▶ [Jobs]
A. Can you reproduce the Cape Horn sailing account, beginning at the words "Approachin­g Cape Horn, there" and stopping after "winds and currents.", with "pioneers" swapped for "trailblazers"?
B. Answer these from the Cape Horn sailing account:
(i) What was the boat called?
(ii) In which country did the crew stop for repairs?
(iii) In what direction did the race cross the Southern Ocean?
C. Could you carry on the Cape Horn sailing account from its final sentence?

*** Source document ***

Approachin­g Cape Horn, there was a palpable change of mood aboard my boat, Group 4. The Challenge Race, like the Clipper Race today, was crewed by amateur sailors from all walks of life and, being the first event of its kind, there were many unknowns. We were pioneers, racing westabout across the Southern Ocean against the prevailing winds and currents.

In the building 50+ knot storm we pressed our 40 tonne Challenge 67 harder than ever, carving a deep groove through the ocean. Sailing on starboard gybe, with a poled out yankee, a staysail set across the boat and a reefed mainsail, we were on a mission to catch up with the fleet, which had sailed away from us when we fell foul of the first of several rigging failures that affected the new one-design fleet. Having stopped in Brazil to repair, we were now hundreds of miles behind the leaders. This easterly storm was a gift, enabling us to catch the pack who were now slogging upwind in another weather system to the west.

*** Data entries ***

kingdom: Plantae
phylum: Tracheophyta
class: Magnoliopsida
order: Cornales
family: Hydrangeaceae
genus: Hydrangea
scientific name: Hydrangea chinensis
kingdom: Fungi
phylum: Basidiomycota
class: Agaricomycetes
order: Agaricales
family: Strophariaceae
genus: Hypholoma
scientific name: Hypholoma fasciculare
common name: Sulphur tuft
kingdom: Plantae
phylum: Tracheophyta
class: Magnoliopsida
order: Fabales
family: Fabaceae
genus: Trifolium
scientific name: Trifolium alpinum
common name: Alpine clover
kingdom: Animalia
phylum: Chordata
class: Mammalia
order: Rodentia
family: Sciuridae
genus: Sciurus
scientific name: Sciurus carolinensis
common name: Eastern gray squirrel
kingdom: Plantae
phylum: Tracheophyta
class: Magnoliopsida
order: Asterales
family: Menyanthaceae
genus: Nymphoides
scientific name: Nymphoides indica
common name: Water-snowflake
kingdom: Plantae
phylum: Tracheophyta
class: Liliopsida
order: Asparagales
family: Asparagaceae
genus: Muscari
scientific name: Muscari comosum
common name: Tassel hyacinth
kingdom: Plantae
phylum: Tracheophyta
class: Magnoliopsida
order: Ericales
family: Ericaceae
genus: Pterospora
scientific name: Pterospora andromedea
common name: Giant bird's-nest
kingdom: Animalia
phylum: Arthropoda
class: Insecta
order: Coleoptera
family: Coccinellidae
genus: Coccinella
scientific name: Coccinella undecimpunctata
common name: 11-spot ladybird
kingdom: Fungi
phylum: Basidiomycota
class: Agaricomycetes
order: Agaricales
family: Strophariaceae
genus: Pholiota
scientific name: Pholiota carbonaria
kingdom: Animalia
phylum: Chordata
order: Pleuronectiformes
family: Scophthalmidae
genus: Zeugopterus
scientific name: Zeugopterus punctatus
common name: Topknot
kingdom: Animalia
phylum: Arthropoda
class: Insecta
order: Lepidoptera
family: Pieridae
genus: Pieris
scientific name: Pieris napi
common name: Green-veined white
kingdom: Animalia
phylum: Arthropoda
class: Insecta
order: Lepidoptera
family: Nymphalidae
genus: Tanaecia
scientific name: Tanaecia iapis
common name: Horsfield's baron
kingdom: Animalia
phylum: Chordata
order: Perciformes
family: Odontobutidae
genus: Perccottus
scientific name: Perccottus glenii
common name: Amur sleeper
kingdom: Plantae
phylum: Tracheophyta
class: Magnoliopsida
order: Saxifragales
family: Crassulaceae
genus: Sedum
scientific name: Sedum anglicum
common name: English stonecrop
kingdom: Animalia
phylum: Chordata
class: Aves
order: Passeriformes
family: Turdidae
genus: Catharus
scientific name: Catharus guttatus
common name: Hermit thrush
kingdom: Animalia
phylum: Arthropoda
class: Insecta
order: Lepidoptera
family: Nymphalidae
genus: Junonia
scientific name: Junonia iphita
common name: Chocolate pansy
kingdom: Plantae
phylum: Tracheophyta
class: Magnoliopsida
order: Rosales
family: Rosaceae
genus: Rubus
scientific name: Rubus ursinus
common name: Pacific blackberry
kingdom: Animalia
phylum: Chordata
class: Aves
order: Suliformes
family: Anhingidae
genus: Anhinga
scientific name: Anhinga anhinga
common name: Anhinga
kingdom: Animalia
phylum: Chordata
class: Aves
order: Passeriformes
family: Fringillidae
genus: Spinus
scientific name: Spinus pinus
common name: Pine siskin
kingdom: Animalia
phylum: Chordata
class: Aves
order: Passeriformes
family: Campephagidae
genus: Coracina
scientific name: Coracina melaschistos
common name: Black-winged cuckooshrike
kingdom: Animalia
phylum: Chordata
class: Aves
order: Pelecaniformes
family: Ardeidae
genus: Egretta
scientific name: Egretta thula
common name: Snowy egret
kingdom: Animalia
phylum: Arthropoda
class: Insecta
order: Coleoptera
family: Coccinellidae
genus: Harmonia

***

▶ [Per-task answers]
A.
Approachin­g Cape Horn, there was a palpable change of mood aboard my boat, Group 4. The Challenge Race, like the Clipper Race today, was crewed by amateur sailors from all walks of life and, being the first event of its kind, there were many unknowns. We were trailblazers, racing westabout across the Southern Ocean against the prevailing winds and currents.

B.
(i) Group 4
(ii) Brazil
(iii) Westabout, against the prevailing winds and currents

C.
We passed a mile from Cape Horn lighthouse and on the VHF I spoke with British yachting journalist Barry Pickthall, who was stationed in the tower hoping to secure images of us as we speared westward into the Southern Ocean. As we arrived, the light was failing and the weather worsening, there was no prospect of it.

I had watched our crew become increasing­ly edgy as we neared Cape Horn. For the past year during training they had wound each other up with horror stories from the Southern Ocean and, specifical­ly, rounding Cape Horn. It seemed as if those fears were about to be realised. We were on an unstoppabl­e train, strapped in for a wild ride.

On deck it was now fully dark. The low cloud scraped the top of the mast and everything in between was filled with spume. I switched the deck lights on and came on deck. There was a massive rooster tail behind the boat. Looking forward, it was as if we were surfing through a pipe. On the surfs, our bow wave rose vertically to the height of the spreaders. It was awe-inspiring and terrifying.

The crew hunkered down to their tasks, focused on life in the moment not dwelling on where we were heading. The watches were in good rhythm and the healthy banter told me that everyone was dealing with it – a collective mission to recoup our loss kept everyone motivated.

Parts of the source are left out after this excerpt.